You already know, having been diagnosed but not yet treated, is that no one can imagine the shoes you are in unless they've worn them or they are fully knowledgeable about hcv (like people in the health industry) HCV decisions are difficult sometimes, but always pretty lonely. I decided a while back, in fact I decided it twice, that I would invest the time, energy, the soul-sapping, life-force sucking path of hcv resolution so that at a time in the future I would not have to. I do not dispute that entwining yourself around hcv resolution is a big investment. But really, your life does not stop on treatment, it goes on and you still have family, responsibilities, work and a life to live. It's just isn't fun and sometimes a lot worse than not fun. For me, it was pay up now or pay up later and I knew that more time, more damage, more years would make hcv reslotuion even more difficult. Thus, a major part of my risk/reward equation. But I had benefits that not all have that put me over the edge to headlong committment - cirrhosis and two kids who I discuss homework with every night and tell stories to some evenings. Motivations and needs are different , we each need to find the main drivers of decion making. But there must be a committment somewhere. My two cents, but my two cents might not buy your cup of tea.
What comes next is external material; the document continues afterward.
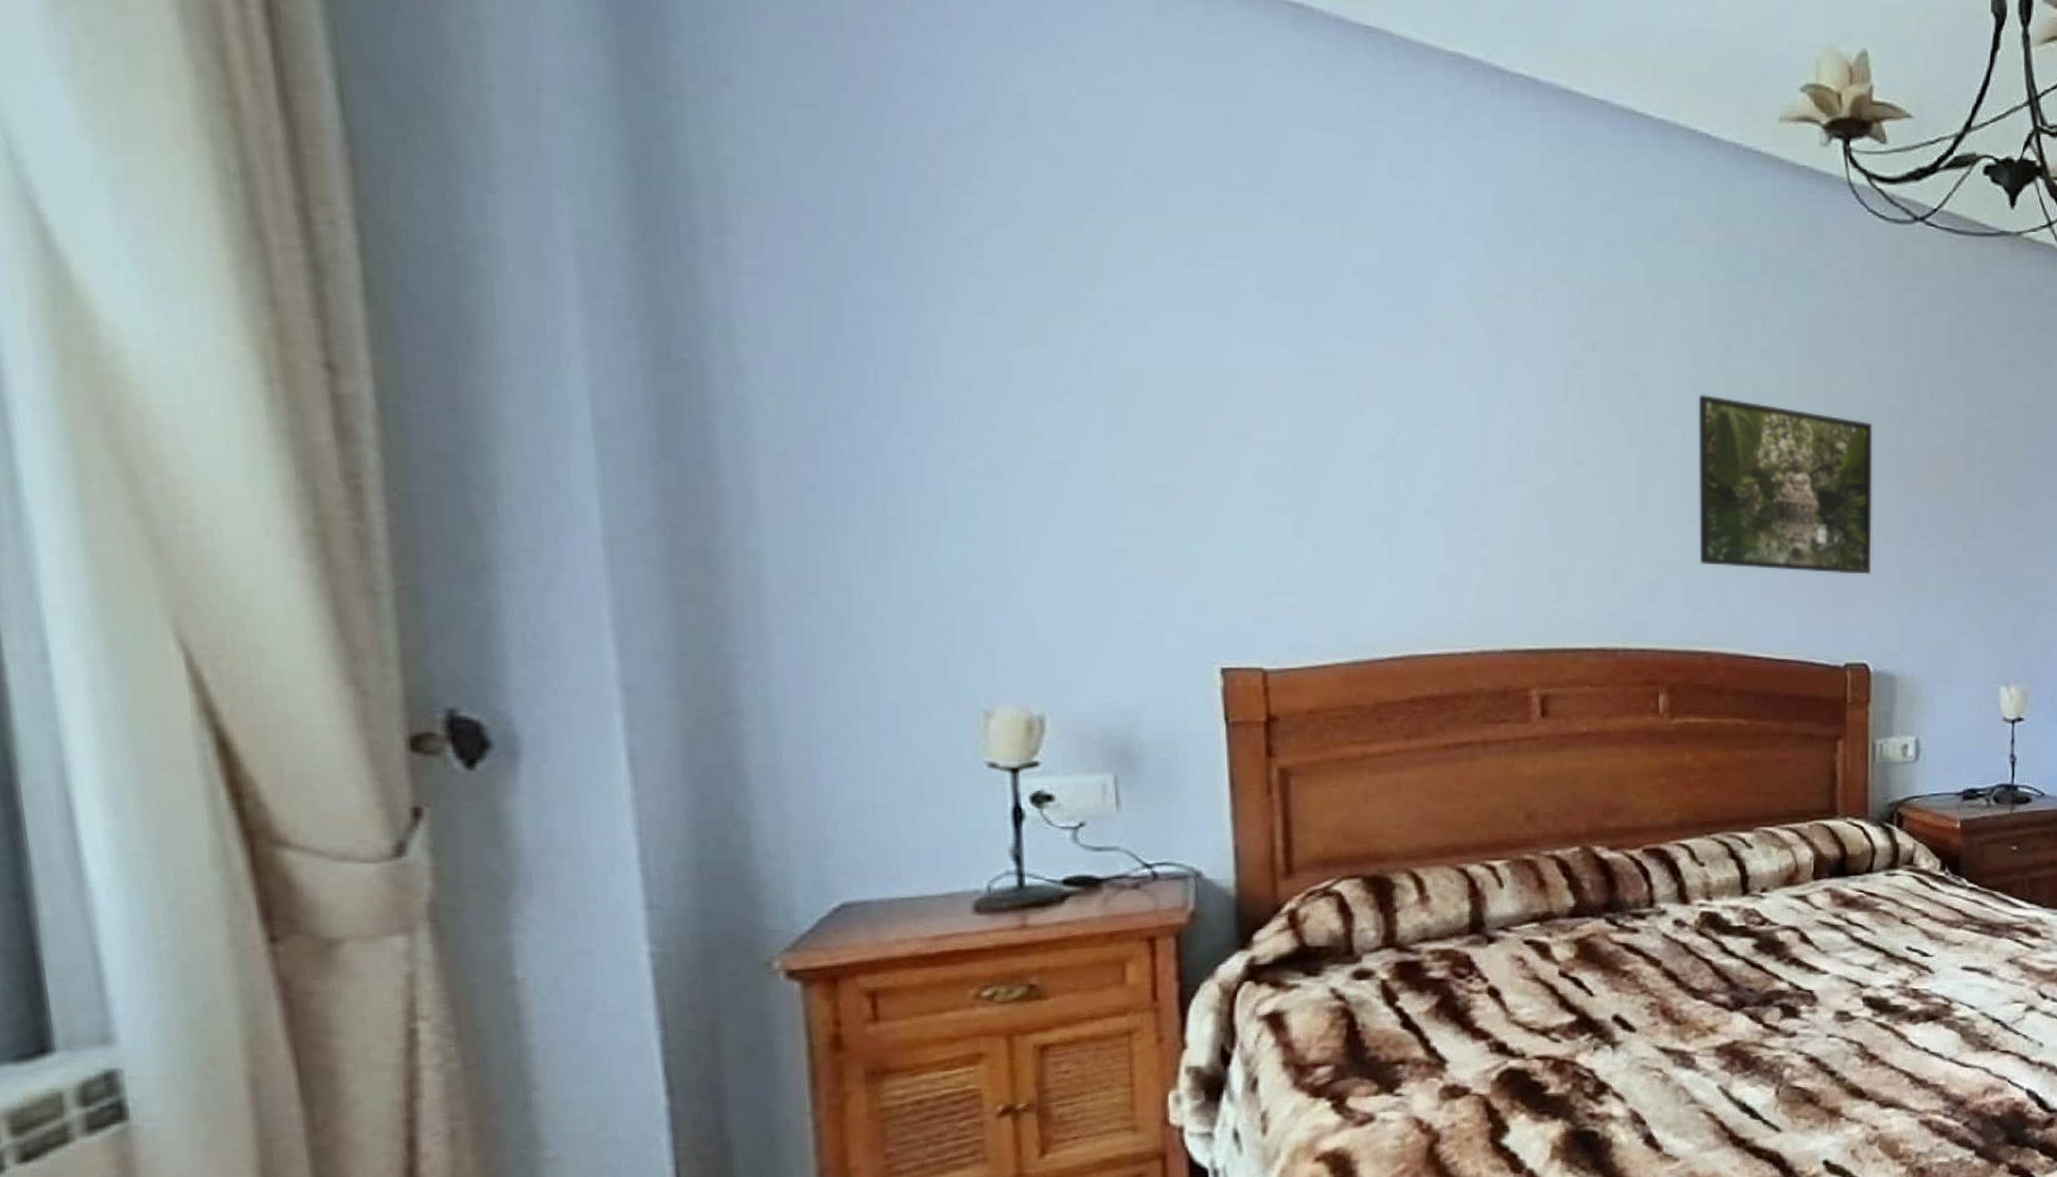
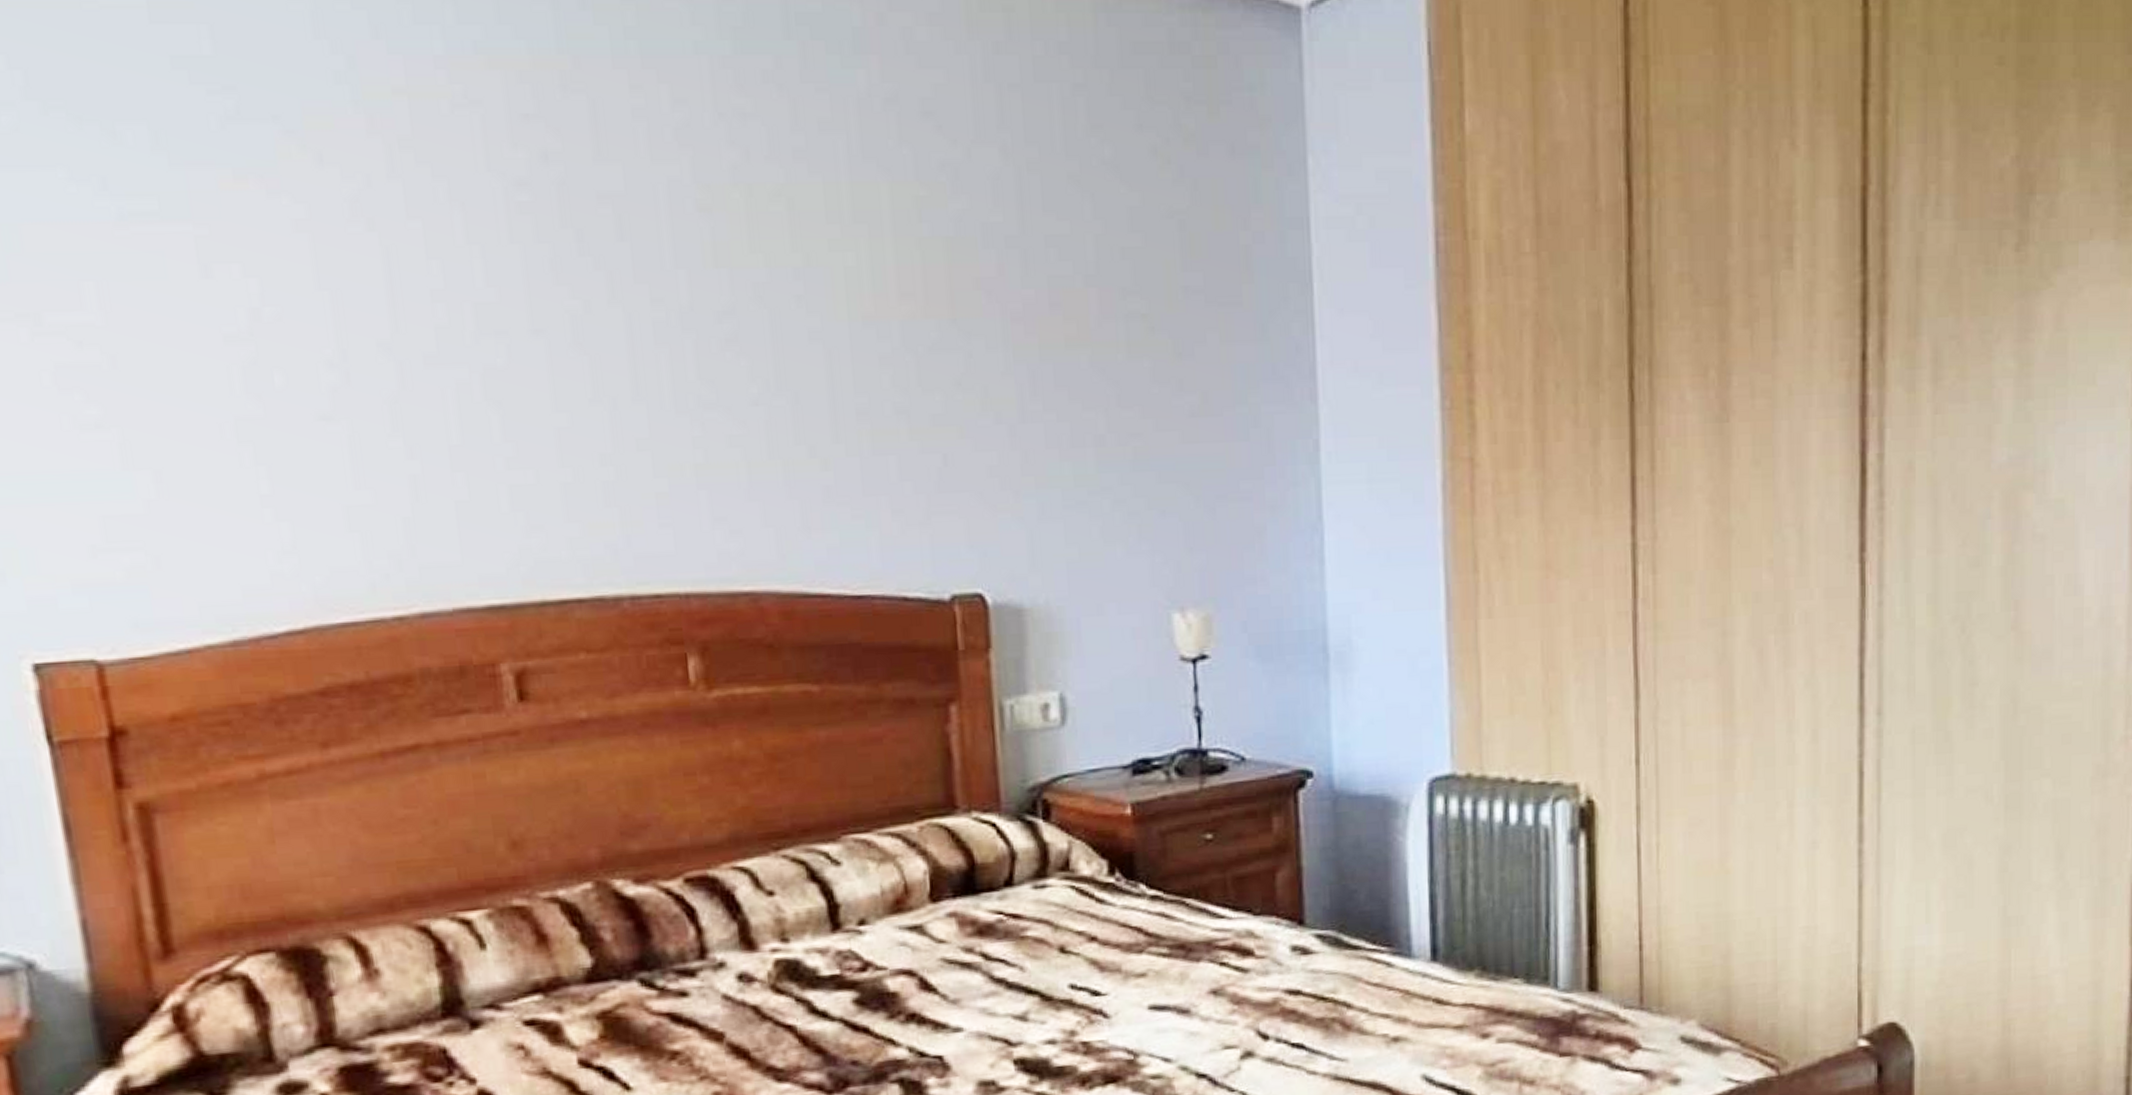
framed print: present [1698,393,1873,576] -> none [707,219,979,469]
i know .....thats a given. I agree. If god forbid they had cancer they would go for kemo right? I would 100% stand behind them. So I have Hep C and need tx..they dont want be to be a guinea pig.
I guess I just have to do what is right for me and thats it. Just very sad.
THANKS MUCH FOR LISTENING
I would have to say, Tulips....if they don't have it, ask them to put themselves in your shoes. What would they do then?
I know I have to ut myself first and I am. However going thru this alone without the understanding of the few people I do have in my life is a bummer. They think I will grow two heads and six eyes or something!!
I was just looking for support from people in my life since its going to be a long haul...and I guess Im not going to have it from them.
You guys are my support.
If treating is right for you at this time in your life, then go for it. You must put yourself first in this case. Your true friends will respect your decision.
I was worried about losing a year of my life to tx. What I have discovered is... you know what I am living my life during tx. Everything continues, my relationships continue, my children get older, life goes on.